The current excitement about the discovery of the body of Richard III prompts us to draw attention to the Library’s copies of the two earliest published defences of the king.
Sir George Buck, Master of the Revels to James I, wrote an account of Richard’s life, The history of the life and reigne of Richard the Third, which was published in 1646 and refutes Tudor propaganda about the life and death of the king.
Buck ‘s interest arose because his great grandfather had fought for Richard at the Battle of Bosworth, and was subsequently executed. In the final paragraph of the book, Buck describes in detail how, ‘after Revenge and Rage had satiated their barbarous cruelty upon his dead body..’ it was finally buried in ‘the chief church of Leicester called St Maries, belonging to the Order…of Greyfriars’
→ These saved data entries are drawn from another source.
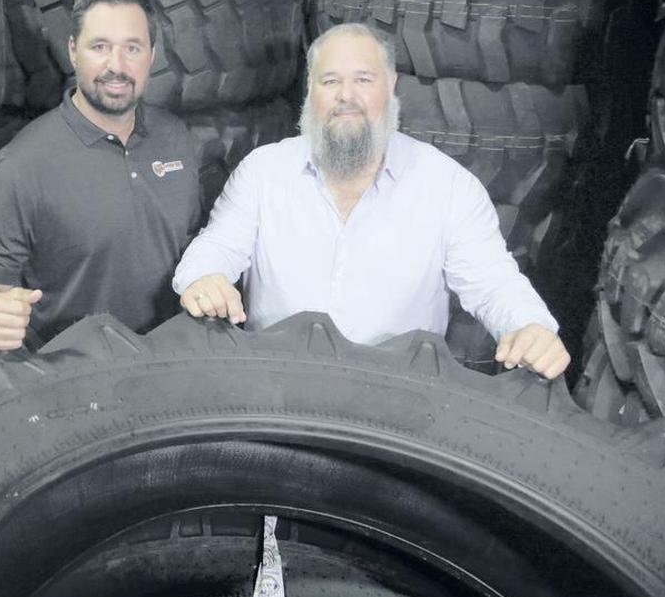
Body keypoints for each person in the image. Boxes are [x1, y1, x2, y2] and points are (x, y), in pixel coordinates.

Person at [172, 23, 571, 379]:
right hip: (276, 390)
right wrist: (205, 276)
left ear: (391, 85)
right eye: (330, 81)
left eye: (364, 80)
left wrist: (530, 326)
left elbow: (492, 282)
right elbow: (218, 246)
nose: (347, 96)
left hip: (397, 407)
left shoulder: (448, 187)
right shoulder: (263, 171)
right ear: (310, 90)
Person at [0, 0, 201, 351]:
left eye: (132, 48)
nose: (116, 66)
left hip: (168, 359)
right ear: (73, 51)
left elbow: (191, 244)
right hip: (73, 374)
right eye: (99, 47)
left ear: (151, 55)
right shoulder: (23, 163)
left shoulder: (175, 137)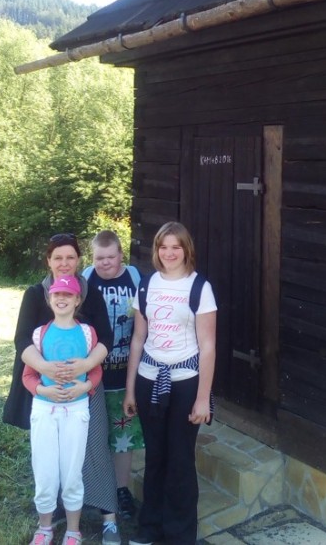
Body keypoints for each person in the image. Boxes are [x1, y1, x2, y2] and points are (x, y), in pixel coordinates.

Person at [2, 233, 122, 545]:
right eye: (58, 258)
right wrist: (45, 370)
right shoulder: (35, 295)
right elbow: (22, 340)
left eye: (70, 257)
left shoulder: (90, 294)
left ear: (79, 260)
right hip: (46, 388)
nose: (64, 263)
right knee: (51, 454)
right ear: (49, 261)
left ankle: (108, 517)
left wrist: (85, 368)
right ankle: (53, 514)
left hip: (85, 387)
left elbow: (106, 339)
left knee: (95, 446)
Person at [123, 222, 217, 545]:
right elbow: (138, 339)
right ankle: (150, 528)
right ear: (156, 250)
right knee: (155, 457)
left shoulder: (199, 288)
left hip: (185, 384)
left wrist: (203, 398)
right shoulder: (147, 285)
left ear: (186, 249)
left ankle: (179, 535)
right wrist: (130, 389)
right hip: (149, 380)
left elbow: (208, 346)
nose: (169, 253)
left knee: (180, 460)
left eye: (176, 247)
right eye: (163, 247)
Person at [22, 274, 102, 545]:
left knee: (71, 473)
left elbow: (96, 370)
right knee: (45, 471)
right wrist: (44, 391)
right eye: (57, 294)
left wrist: (86, 387)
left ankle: (73, 530)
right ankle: (45, 528)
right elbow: (28, 376)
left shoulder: (87, 334)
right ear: (49, 299)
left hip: (76, 410)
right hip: (45, 410)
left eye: (68, 295)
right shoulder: (40, 334)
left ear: (78, 300)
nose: (62, 299)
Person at [82, 231, 144, 520]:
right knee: (92, 438)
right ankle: (91, 489)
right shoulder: (86, 280)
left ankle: (121, 489)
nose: (105, 263)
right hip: (92, 378)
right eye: (99, 258)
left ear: (121, 255)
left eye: (110, 257)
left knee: (123, 437)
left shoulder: (134, 278)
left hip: (124, 376)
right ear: (92, 258)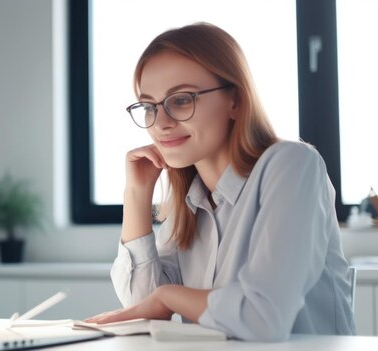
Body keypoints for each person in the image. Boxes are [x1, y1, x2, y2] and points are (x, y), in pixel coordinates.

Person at [85, 22, 356, 341]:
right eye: (148, 106)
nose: (161, 123)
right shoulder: (190, 200)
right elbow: (141, 304)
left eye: (182, 99)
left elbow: (262, 317)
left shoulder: (292, 164)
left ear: (236, 101)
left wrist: (167, 297)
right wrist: (136, 194)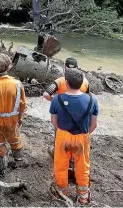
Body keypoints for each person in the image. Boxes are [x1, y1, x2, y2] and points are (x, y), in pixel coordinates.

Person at [49, 68, 98, 205]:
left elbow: (54, 122)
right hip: (82, 137)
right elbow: (93, 125)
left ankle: (61, 193)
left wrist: (64, 132)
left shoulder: (57, 99)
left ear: (66, 83)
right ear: (82, 83)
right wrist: (83, 134)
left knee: (60, 165)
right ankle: (83, 197)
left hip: (63, 136)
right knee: (83, 167)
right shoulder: (92, 100)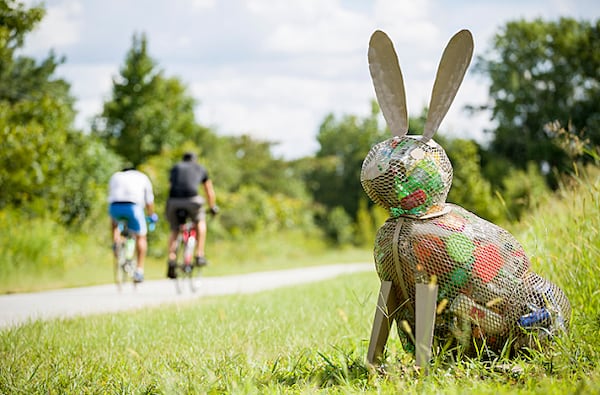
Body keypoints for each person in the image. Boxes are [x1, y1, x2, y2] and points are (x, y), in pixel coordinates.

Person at [166, 152, 218, 279]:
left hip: (173, 201)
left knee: (175, 229)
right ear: (195, 160)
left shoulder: (176, 167)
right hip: (192, 200)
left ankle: (171, 258)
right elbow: (209, 190)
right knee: (200, 221)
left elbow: (171, 185)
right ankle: (199, 254)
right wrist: (212, 207)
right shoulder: (200, 168)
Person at [107, 165, 157, 283]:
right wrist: (151, 215)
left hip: (115, 207)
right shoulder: (142, 177)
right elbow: (149, 201)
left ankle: (116, 242)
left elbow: (110, 194)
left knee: (115, 224)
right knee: (141, 236)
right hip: (133, 207)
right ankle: (139, 271)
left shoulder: (116, 176)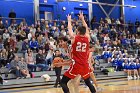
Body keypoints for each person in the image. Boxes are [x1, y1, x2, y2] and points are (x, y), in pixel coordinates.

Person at [60, 12, 96, 93]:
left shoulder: (74, 38)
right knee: (88, 82)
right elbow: (86, 28)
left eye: (77, 30)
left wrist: (69, 20)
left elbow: (69, 29)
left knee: (63, 82)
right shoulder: (87, 38)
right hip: (85, 65)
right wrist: (82, 19)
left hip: (76, 65)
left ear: (78, 32)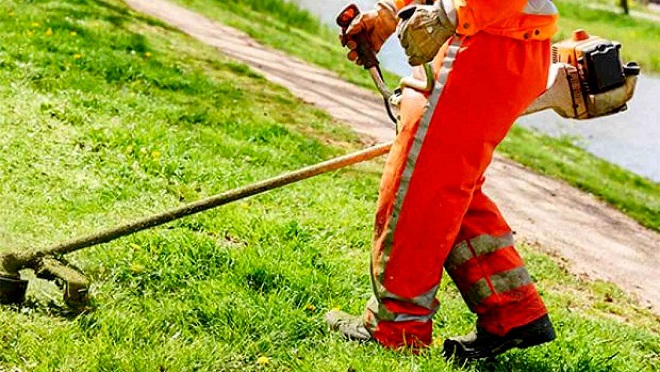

The DNB describes Buck’s original manuscript account as a ‘pioneering revisionist study’, and all subsequent ‘pro Richard’ writers have used the work, including Horace Walpole in his book Historic doubts on the life and reign of King Richard the Third, published in 1768.
Walpole includes this curious image of Richard and Anne, apparently taken from an old drawing in his possession and writes of it that, although ‘Richard’s face is very comely… He has a sort of tippet of ermine doubled about his neck which seems calculated to disguise some want of symmetry thereabouts’.